I posted this as a comment in this semi-related question but I felt it needed a post of its own.
Does anyone know where you can find a list of the valid strings to pass to the dataType
argument of cast()
? I've looked and I find things like this or this but none of them are explicitly answering the question.
Also, I've found through trial-and-error that you can pass things like bigint
or tinyint
and those seem to work, though they are nowhere listed as valid Spark data types, at least not that I can find. Any ideas?
For some reproducibility:
df = spark.createDataFrame(
[
[18786, "attr1", 0.9743],
[65747, "attr1", 0.4568],
[56465, "attr1", 0.6289],
[18786, "attr2", 0.2976],
[65747, "attr2", 0.4869],
[56465, "attr2", 0.8464],
],
["id", "attr", "val"],
)
print(df)
This gives you DataFrame[id: bigint, attr: string, val: double]

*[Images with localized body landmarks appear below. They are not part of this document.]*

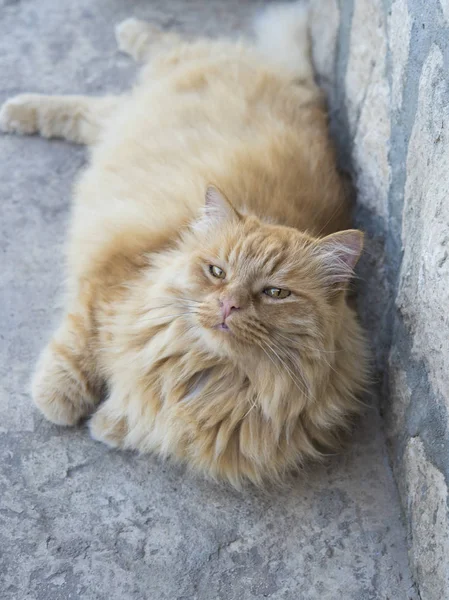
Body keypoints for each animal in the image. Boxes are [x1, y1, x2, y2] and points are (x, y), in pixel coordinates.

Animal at [0, 2, 368, 488]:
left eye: (275, 293)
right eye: (217, 272)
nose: (229, 304)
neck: (208, 377)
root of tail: (300, 80)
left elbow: (136, 419)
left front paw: (110, 424)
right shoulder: (111, 273)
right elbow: (80, 339)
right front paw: (58, 397)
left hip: (124, 116)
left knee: (94, 111)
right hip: (159, 84)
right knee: (162, 48)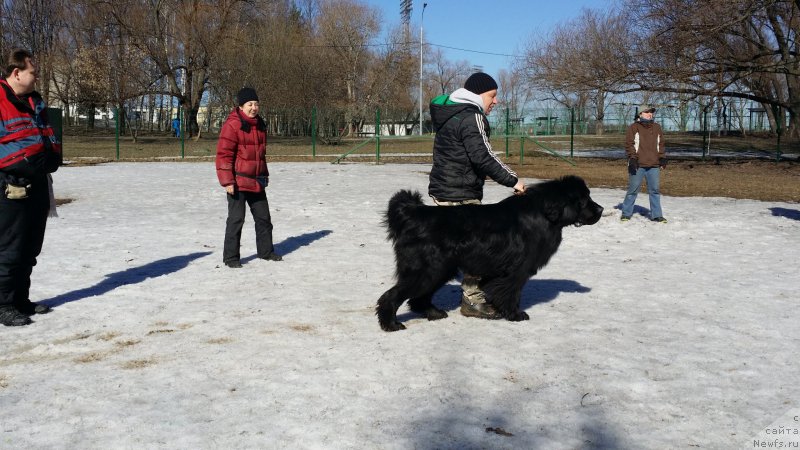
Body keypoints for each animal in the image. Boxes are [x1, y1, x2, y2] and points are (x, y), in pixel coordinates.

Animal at [378, 176, 604, 330]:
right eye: (584, 199)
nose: (601, 210)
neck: (544, 214)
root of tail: (414, 214)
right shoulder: (517, 270)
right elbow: (511, 292)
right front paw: (515, 314)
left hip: (440, 270)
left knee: (419, 297)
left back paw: (433, 313)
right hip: (428, 269)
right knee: (392, 296)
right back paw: (391, 324)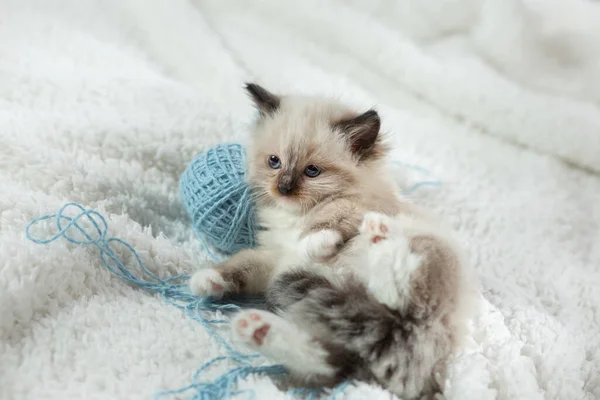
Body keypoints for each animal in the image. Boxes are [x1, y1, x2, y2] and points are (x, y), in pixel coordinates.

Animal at [190, 83, 476, 398]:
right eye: (274, 162)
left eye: (312, 171)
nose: (284, 188)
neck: (298, 214)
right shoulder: (273, 258)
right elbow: (240, 265)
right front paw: (207, 281)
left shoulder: (358, 209)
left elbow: (328, 224)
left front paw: (317, 242)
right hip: (342, 329)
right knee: (328, 361)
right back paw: (255, 328)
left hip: (426, 252)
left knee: (402, 293)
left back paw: (380, 236)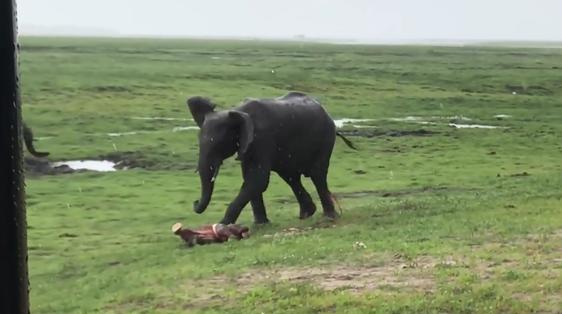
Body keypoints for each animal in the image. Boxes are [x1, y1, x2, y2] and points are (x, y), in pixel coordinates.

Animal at [187, 92, 354, 224]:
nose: (194, 202)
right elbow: (250, 179)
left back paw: (329, 217)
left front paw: (222, 225)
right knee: (291, 177)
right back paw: (306, 214)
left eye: (218, 144)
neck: (237, 111)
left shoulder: (262, 139)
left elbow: (257, 179)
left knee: (317, 175)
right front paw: (261, 224)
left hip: (325, 139)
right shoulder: (248, 145)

, I guess by inferring the schema by default.
Then you can do something like this to re-cast the types:
from pyspark.sql.functions import col
fielddef = {'id': 'smallint', 'attr': 'string', 'val': 'long'}
df = df.select([col(c).cast(fielddef[c]) for c in df.columns])
print(df)
And now I get DataFrame[id: smallint, attr: string, val: bigint]
so apparently 'long'
converts to 'bigint'
. I'm sure there are other conversions like that.
Also, I had this weird feeling that it would just silently ignore invalid strings you pass it, but this is not true. When I tried passing 'attr': 'varchar'
in the fielddef
dict I got an DataType varchar is not supported...
error.
Any help is much appreciated!